Colorado HealthOp, one of the nonprofit health insurance co-ops set up due to the ACA, announced today that approximately 7,438 Coloradans have enrolled on the plan. One of the key features of the ACA, nonprofit co-ops are driven entirely by members and promise low costs for enrollees.
Colorado HealthOp said that it has a 10 percent market share among Coloradans who bought insurance through the state’s health insurance marketplace.
“We are very encouraged by our enrollment numbers,” said Julia Hutchins, chief executive officer of Colorado HealthOP. “They really affirm that our member-driven, cooperative business model is not only attractive but necessary to Colorado consumers.”
Enrollment is particularly high in Boulder County (27 percent), Summit County (22 percent), Park County (21.7 percent), and Denver County (11.8 percent).
On average, more than 60 people per day have signed up for Colorado HealthOP policies.
The average age of Colorado HealthOP enrollees is two years younger than all Coloradans who have enrolled on the state marketplace. Open enrollment for the ACA plans will continue through March 31.
Hutchins credits Colorado HealthOp’s business model, which gives consumers direct control over their insurance, for the early success they are having.
Members also appear to be pleased with Colorado HealthOp’s services.

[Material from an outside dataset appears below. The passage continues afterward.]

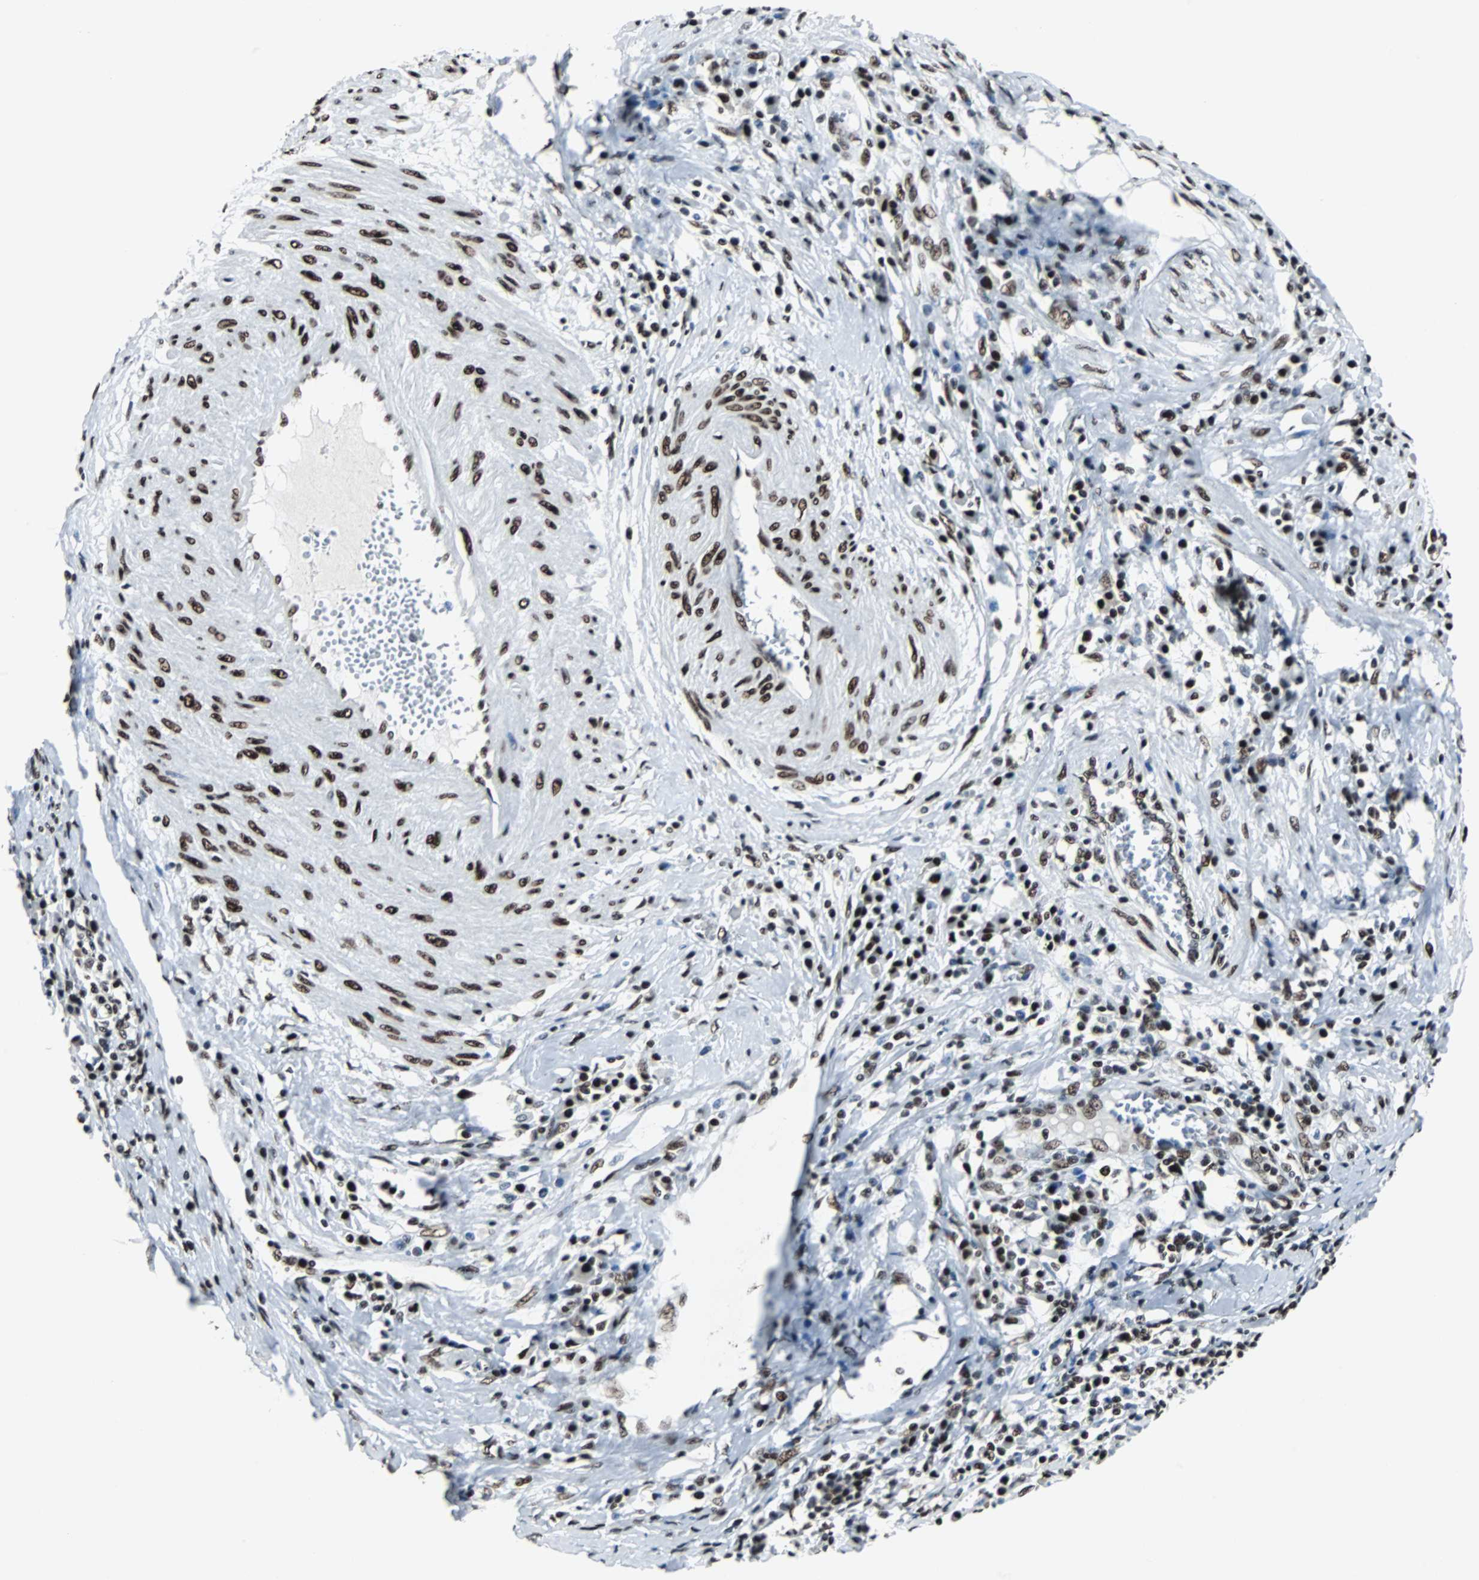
{"staining": {"intensity": "moderate", "quantity": ">75%", "location": "nuclear"}, "tissue": "cervical cancer", "cell_type": "Tumor cells", "image_type": "cancer", "snomed": [{"axis": "morphology", "description": "Squamous cell carcinoma, NOS"}, {"axis": "topography", "description": "Cervix"}], "caption": "A micrograph of cervical squamous cell carcinoma stained for a protein reveals moderate nuclear brown staining in tumor cells.", "gene": "MEF2D", "patient": {"sex": "female", "age": 40}}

Brian Novak, a 41-year old self-employed resident of Denver started looking into the co-op after he didn’t have any luck finding plans that worked for him on the exchange.
“I was intrigued by the idea of a nonprofit health insurance company,” said Novak. “It resonated with me because they are proactive about keeping members costs down and member health a priority.” When asked specifically the features he liked about his new plan, which he signed up for on Jan. 1, he mentioned that he liked the lower deductibles he could get by doing certain tasks. For example, if he filled out a quick survey about his health before a checkup, Colorado HealthOp would lower his deductible.
“I liked that they were encouraging members to be proactive about managing their own health,” he said. Before signing on with Colorado HealthOp, Novak was on a plan through Cover Colorado, which was the only option he could afford given that he had a pre-existing condition (the ACA now forbids insurance companies from denying coverage based on pre-existing conditions).
“My choices were extremely limited,” he explained.